Python 如何使用beautifulsoup查找html中两个元素之间的距离_Python_Html_Beautifulsoup

Python 如何使用beautifulsoup查找html中两个元素之间的距离

python html

Python 如何使用beautifulsoup查找html中两个元素之间的距离,python,html,beautifulsoup,Python,Html,Beautifulsoup,目标是使用BeautifulSoup查找两个标记之间的距离，例如第一个外部a href属性和标题标记 html = '<title>stackoverflow</title><a href="https://stackoverflow.com">test</a>' soup = BeautifulSoup(html) ext_link = soup.find('a',href=re.compile("^https?:",re.IGNORECASE)

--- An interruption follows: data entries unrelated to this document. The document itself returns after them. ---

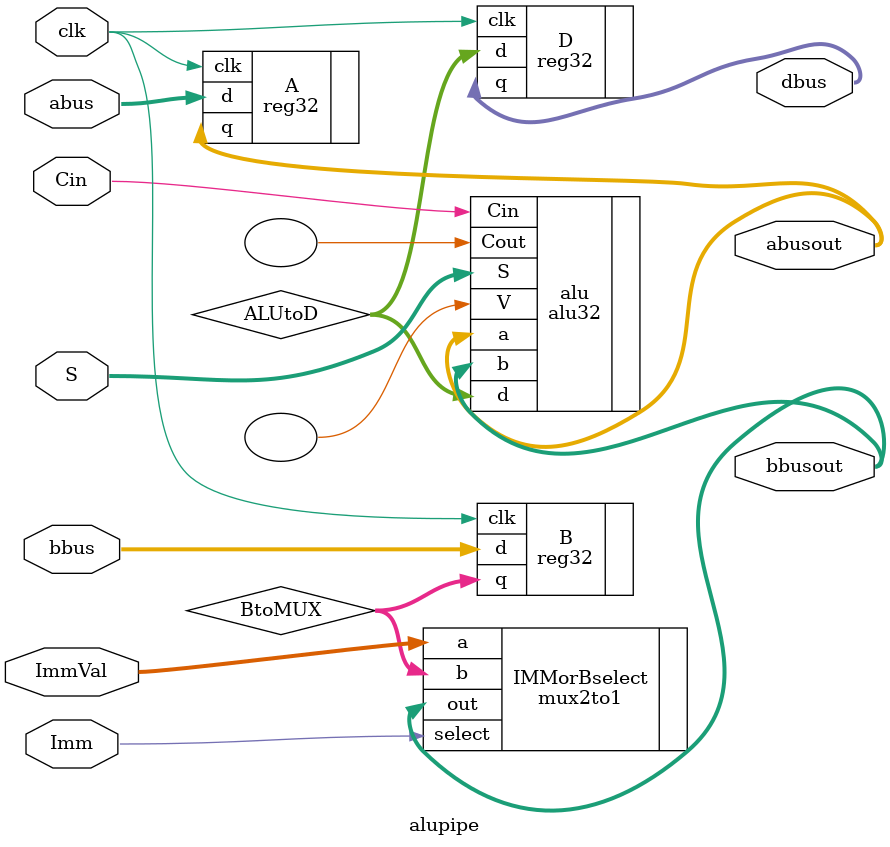
<source format=v>
`timescale 1ns / 1ps

module alupipe(
    input [2:0] S,
    input [31:0] abus,
    input [31:0] bbus,
    input [31:0] ImmVal,
    input Imm,
    input clk,
    input Cin,
    output [31:0] dbus,
    output [31:0] abusout,
    output [31:0] bbusout
    
    );
    
    wire [31:0] AtoALU, BtoMUX, ALUtoD, IMMtoMUX, MUXtoALU;
    
    reg32 A(.d(abus), 
            .clk(clk), 
            .q(abusout));
    reg32 B(.d(bbus), 
            .clk(clk), 
            .q(BtoMUX)); 
    
    mux2to1 IMMorBselect(
        .a(ImmVal),
        .b(BtoMUX),
        .out(bbusout),
        .select(Imm)
    );
    
    
    alu32 alu(.d(ALUtoD), 
              .Cout(), 
              .V(), 
              .a(abusout),
              .b(bbusout),
              .Cin(Cin), 
              .S(S));
              
    reg32 D(.d(ALUtoD), 
            .clk(clk), 
            .q(dbus));
endmodule

</source>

目标是使用BeautifulSoup查找两个标记之间的距离，例如第一个外部a href属性和标题标记

html = '<title>stackoverflow</title><a href="https://stackoverflow.com">test</a>'
soup = BeautifulSoup(html)
ext_link = soup.find('a',href=re.compile("^https?:",re.IGNORECASE))
title = soup.title
dist = abs_distance_between_tags(ext_link,title)
print dist
30

html='stackoverflow'
soup=BeautifulSoup（html）
ext_link=soup.find（'a'，href=re.compile（“^https？：”，re.IGNORECASE））
title=soup.title
距离=标签之间的绝对距离（外部链接，标题）
打印区
30

如果不使用正则表达式，我将如何执行此操作

请注意，标记的顺序可能不同，并且可能有多个匹配项（尽管我们使用find（）只取第一个）

我在BeautifulSoup中找不到返回匹配项html中的位置/位置的方法。

如您所述，您似乎无法在BeautifulSoup中获得元素的确切字符位置

html = '<title>stackoverflow</title><a href="https://stackoverflow.com">test</a>'
soup = BeautifulSoup(html)
ext_link = soup.find('a',href=re.compile("^https?:",re.IGNORECASE))
title = soup.title
dist = abs_distance_between_tags(ext_link,title)
print dist
30

也许可以帮助你：

另外，lxml只提供源代码行，这是不够的。Cf:

解析器找到的原始行号，如果未知，则为无。

但是expat在文件CurrentByteIndex中提供了确切的偏移量

从start_元素处理程序获取，它返回标记的start（即“4现在支持
```
tag.sourceline
```
和
```
tag.sourcepos
```
）

参考资料：
什么类型的“距离”？它们之间的标记数？取决于您希望如何准确地计算它们。屏幕上的像素数？取决于您所针对的浏览器。还有什么？对不起，我指的是它们之间的字符串数，在示例中是在https中stackoverflow中的s到h的位置。我不理解您对正则表达式的厌恶。您可以
```
ext\link=soup.find（lambda x:x.name==“a”和（x[“href”].startswith（“http:”）或x[“href”].startswith（“https:”）））
```
，但这更难看，更不灵活。通常用正则表达式解析HTML/XML很糟糕，但在这种情况下，这可能是最好的选择。